<<<<

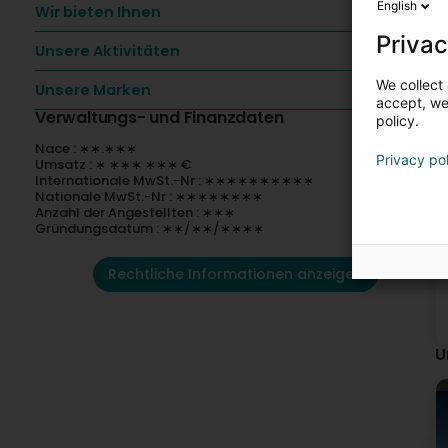
English
Wir bieten Ihnen
Privac
Unsere Aktivitäten
We collect 
Unsere Marken
accept, we'
Verwaltungs- und Finanzdaten
policy.
Nace : ∗∗.∗∗∗
Privacy po
Umsatz : ∗ ∗∗∗ ∗∗∗ €
Internationale MwSt.-Nr : ∗∗∗∗∗∗∗∗∗∗
Nationale MwSt.-Nr : ∗∗∗∗∗∗∗∗
Anzahl der Angestellten : ∗∗∗
Gründungsdatum : ∗∗/∗∗/∗∗∗∗
Rechtliche Informationen anzeigen
U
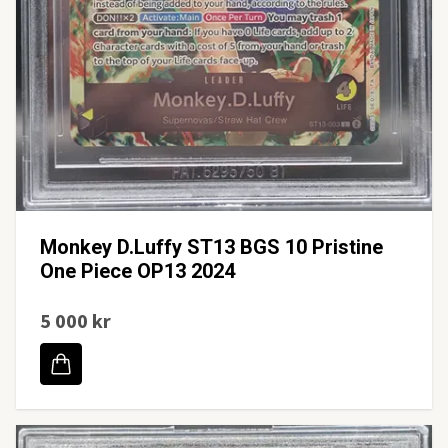
Monkey D.Luffy ST13 BGS 10 Pristine
One Piece OP13 2024
5 000 kr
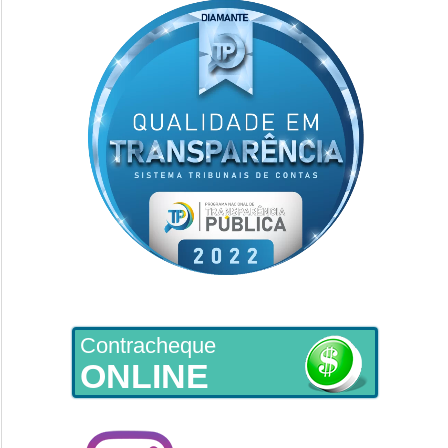
Contracheque
ONLINE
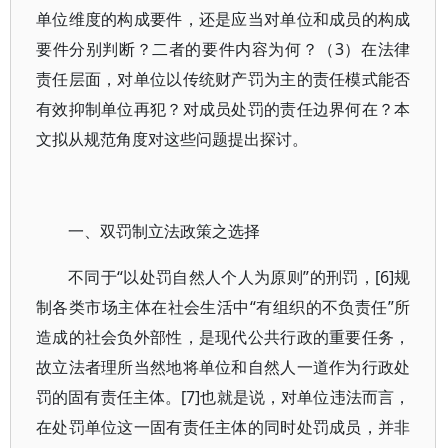
单位维度的构成要件，还是应当对单位和成员的构成
要件分别判断？二者的要件内容为何？（3）在法律
责任层面，对单位以传统财产罚为主的责任模式能否
有效抑制单位再犯？对成员处罚的责任边界何在？本
文拟从规范角度对这些问题提出探讨。
一、双罚制立法政策之选择
不同于“以处罚自然人个人为原则”的刑罚，[6]规
制各类市场主体在社会生活中“有组织的不负责任”所
造成的社会负外部性，是现代公共行政的重要任务，
故立法者理所当然地将单位和自然人一道作为行政处
罚的固有责任主体。[7]也就是说，对单位违法而言，
在处罚单位这一固有责任主体的同时处罚成员，并非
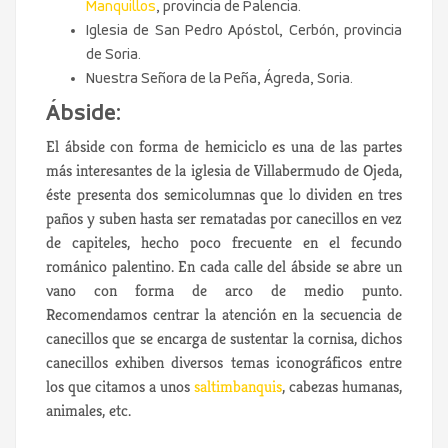
Manquillos
, provincia de Palencia.
Iglesia de San Pedro Apóstol, Cerbón, provincia
de Soria.
Nuestra Señora de la Peña, Ágreda, Soria.
Ábside:
El ábside con forma de hemiciclo es una de las partes
más interesantes de la iglesia de Villabermudo de Ojeda,
éste presenta dos semicolumnas que lo dividen en tres
paños y suben hasta ser rematadas por canecillos en vez
de capiteles, hecho poco frecuente en el fecundo
románico palentino. En cada calle del ábside se abre un
vano con forma de arco de medio punto.
Recomendamos centrar la atención en la secuencia de
canecillos que se encarga de sustentar la cornisa, dichos
canecillos exhiben diversos temas iconográficos entre
los que citamos a unos
saltimbanquis
, cabezas humanas,
animales, etc.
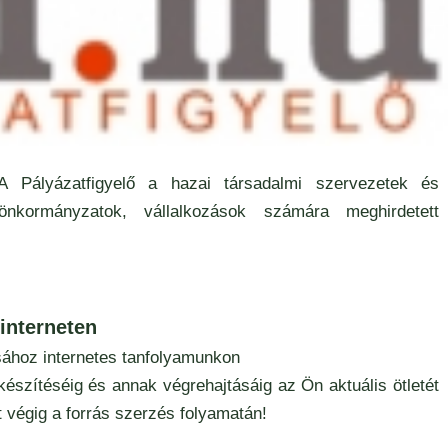
 Pályázatfigyelő a hazai társadalmi szervezetek és
önkormányzatok, vállalkozások számára meghirdetett
interneten
sához internetes tanfolyamunkon
készítéséig és annak végrehajtásáig az Ön aktuális ötletét
t végig a forrás szerzés folyamatán!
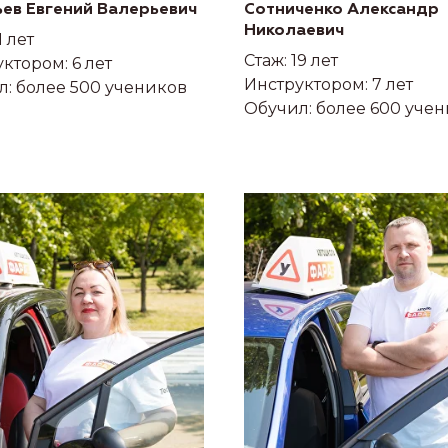
ьев Евгений Валерьевич
Сотниченко Александр
Николаевич
1 лет
Стаж: 19 лет
ктором: 6 лет
Инструктором: 7 лет
л: более 500 учеников
Обучил: более 600 уче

>>>>

• Goal of the exercise: Please reproduce the text of all the entries above with "canecillos" renamed to "ménsulas" and everything else unchanged. Leave out the pictures.

• Written answer:
English
Wir bieten Ihnen
Privac
Unsere Aktivitäten
We collect 
Unsere Marken
accept, we'
Verwaltungs- und Finanzdaten
policy.
Nace : ∗∗.∗∗∗
Privacy po
Umsatz : ∗ ∗∗∗ ∗∗∗ €
Internationale MwSt.-Nr : ∗∗∗∗∗∗∗∗∗∗
Nationale MwSt.-Nr : ∗∗∗∗∗∗∗∗
Anzahl der Angestellten : ∗∗∗
Gründungsdatum : ∗∗/∗∗/∗∗∗∗
Rechtliche Informationen anzeigen
U
Monkey D.Luffy ST13 BGS 10 Pristine
One Piece OP13 2024
5 000 kr
Contracheque
ONLINE
单位维度的构成要件，还是应当对单位和成员的构成
要件分别判断？二者的要件内容为何？（3）在法律
责任层面，对单位以传统财产罚为主的责任模式能否
有效抑制单位再犯？对成员处罚的责任边界何在？本
文拟从规范角度对这些问题提出探讨。
一、双罚制立法政策之选择
不同于“以处罚自然人个人为原则”的刑罚，[6]规
制各类市场主体在社会生活中“有组织的不负责任”所
造成的社会负外部性，是现代公共行政的重要任务，
故立法者理所当然地将单位和自然人一道作为行政处
罚的固有责任主体。[7]也就是说，对单位违法而言，
在处罚单位这一固有责任主体的同时处罚成员，并非
Manquillos
, provincia de Palencia.
Iglesia de San Pedro Apóstol, Cerbón, provincia
de Soria.
Nuestra Señora de la Peña, Ágreda, Soria.
Ábside:
El ábside con forma de hemiciclo es una de las partes
más interesantes de la iglesia de Villabermudo de Ojeda,
éste presenta dos semicolumnas que lo dividen en tres
paños y suben hasta ser rematadas por ménsulas en vez
de capiteles, hecho poco frecuente en el fecundo
románico palentino. En cada calle del ábside se abre un
vano con forma de arco de medio punto.
Recomendamos centrar la atención en la secuencia de
ménsulas que se encarga de sustentar la cornisa, dichos
ménsulas exhiben diversos temas iconográficos entre
los que citamos a unos
saltimbanquis
, cabezas humanas,
animales, etc.
 Pályázatfigyelő a hazai társadalmi szervezetek és
önkormányzatok, vállalkozások számára meghirdetett
interneten
sához internetes tanfolyamunkon
készítéséig és annak végrehajtásáig az Ön aktuális ötletét
t végig a forrás szerzés folyamatán!
ьев Евгений Валерьевич
Сотниченко Александр
Николаевич
1 лет
Стаж: 19 лет
ктором: 6 лет
Инструктором: 7 лет
л: более 500 учеников
Обучил: более 600 уче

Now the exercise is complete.